Realism and Naturalism in 19th Century European Literature

19th Century European Literature: Realism and Naturalism

European literature of the second half of the nineteenth century focuses on reality and its problems. This character warrants taking into account the influence on artistic creation of contemporary society’s stops and changes as produced. Throughout the nineteenth century, the middle class is thriving thanks to the application of scientific advances to the industry in what is called the industrial revolution. The triumph of the machine quickly enriches the bourgeoisie, causing the abandonment of liberal ideas, once achieved politically. The industrial revolution transformed Western society: the nobility loses importance, cradled between the “aristocracy of money,” and there is a new class, the industrial proletariat, unprotected by the power of the bourgeoisie and living in misery. Near-realistic literature, and especially naturalistic literature, reflects this social imbalance by presenting the negative aspects of industrialized Europe. In the realm of thought, the positivism of Auguste Comte succeeds at this time, a philosophical school that reduces the goal of human knowledge to those facts that can be captured by the senses and subject to verification by experience. In practice, Positivism is the assessment of the empirical natural sciences (Physics, Biology, Chemistry) to the detriment of theological and metaphysical concerns that had dominated European thought until now. The man of the time relies on the almost limitless power of science to answer the big questions of life, which come true with the theory of Charles Darwin on the evolution of the species, with the Austrian Mendel who exposes the laws of inheritance. The Naturalism, a trend that appears in the later nineteenth century, takes advantage of new scientific ideas and applies them in society. Writers consider their works as a patient should be treated under the new experimental methods. The realistic movement emerged in France with Stendhal. According to this author, the novel must objectively reflect what happens in the surrounding reality and submit to the consideration of the reader. After Stendhal, Balzac and Flaubert definitively establish the realistic art, which will extend outside of France to become the dominant literary form. From this desire to move the reality as closely as possible, derive the main features of realism: description of the real world, the tendency to omniscience, the thoroughness, the desire for objectivity.
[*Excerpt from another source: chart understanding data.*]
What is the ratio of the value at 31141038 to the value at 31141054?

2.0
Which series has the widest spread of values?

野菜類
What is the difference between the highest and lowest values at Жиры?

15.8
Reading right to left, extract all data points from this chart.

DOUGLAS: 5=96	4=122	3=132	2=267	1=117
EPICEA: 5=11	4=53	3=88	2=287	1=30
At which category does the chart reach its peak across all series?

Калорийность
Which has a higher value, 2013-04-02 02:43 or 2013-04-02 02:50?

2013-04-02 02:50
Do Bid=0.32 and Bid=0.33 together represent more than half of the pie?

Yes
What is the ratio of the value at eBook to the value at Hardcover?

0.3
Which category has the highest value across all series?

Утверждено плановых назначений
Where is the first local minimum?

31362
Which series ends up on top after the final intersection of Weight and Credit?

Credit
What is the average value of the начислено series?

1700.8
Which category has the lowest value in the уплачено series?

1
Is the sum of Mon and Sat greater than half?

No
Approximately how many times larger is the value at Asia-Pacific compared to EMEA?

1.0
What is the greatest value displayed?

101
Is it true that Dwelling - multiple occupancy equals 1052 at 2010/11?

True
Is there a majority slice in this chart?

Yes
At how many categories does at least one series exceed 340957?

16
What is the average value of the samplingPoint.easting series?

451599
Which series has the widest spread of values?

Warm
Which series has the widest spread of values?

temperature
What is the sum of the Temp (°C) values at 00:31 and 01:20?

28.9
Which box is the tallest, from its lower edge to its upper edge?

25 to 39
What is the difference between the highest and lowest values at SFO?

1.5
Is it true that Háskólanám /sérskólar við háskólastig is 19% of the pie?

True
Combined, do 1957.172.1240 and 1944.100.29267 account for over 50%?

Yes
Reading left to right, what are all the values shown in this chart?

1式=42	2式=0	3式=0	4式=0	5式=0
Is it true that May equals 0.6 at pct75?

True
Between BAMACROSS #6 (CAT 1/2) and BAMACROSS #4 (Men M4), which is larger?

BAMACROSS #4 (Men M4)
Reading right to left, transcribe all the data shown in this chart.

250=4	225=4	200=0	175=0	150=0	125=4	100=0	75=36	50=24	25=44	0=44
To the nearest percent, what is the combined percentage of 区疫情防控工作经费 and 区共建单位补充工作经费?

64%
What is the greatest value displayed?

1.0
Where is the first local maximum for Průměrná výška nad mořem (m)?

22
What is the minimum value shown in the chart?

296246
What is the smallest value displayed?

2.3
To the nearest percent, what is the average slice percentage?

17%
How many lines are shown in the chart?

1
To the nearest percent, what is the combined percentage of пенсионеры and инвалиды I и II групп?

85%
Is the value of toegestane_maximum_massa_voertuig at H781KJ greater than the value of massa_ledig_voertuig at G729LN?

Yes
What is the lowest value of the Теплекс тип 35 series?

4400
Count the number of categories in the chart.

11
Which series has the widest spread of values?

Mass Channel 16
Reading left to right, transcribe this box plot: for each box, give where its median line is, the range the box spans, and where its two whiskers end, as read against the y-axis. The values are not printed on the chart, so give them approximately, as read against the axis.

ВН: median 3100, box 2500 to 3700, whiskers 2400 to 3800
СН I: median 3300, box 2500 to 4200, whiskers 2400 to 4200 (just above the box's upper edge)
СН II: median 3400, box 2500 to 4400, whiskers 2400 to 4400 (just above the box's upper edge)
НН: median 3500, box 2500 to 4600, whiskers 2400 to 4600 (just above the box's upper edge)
Pharmacist Homais is the character who best represents the faith in knowledge and progress that characterized France throughout the XIX century. It highlights his scientific spirit and enterprising anticlericalism, but he will undergo an evolution throughout the novel and will become a proud man, interested and hungry for power. The mother of Charles, the merchant L’heureux, an accomplice in the ruin of the Bovary, Dr. Canivet, Felicite, Binet, Tuvache, or Mrs. Lefranlois are some of the secondary characters who complete the provincial customs box drawn by the masterful hand of Gustave Flaubert.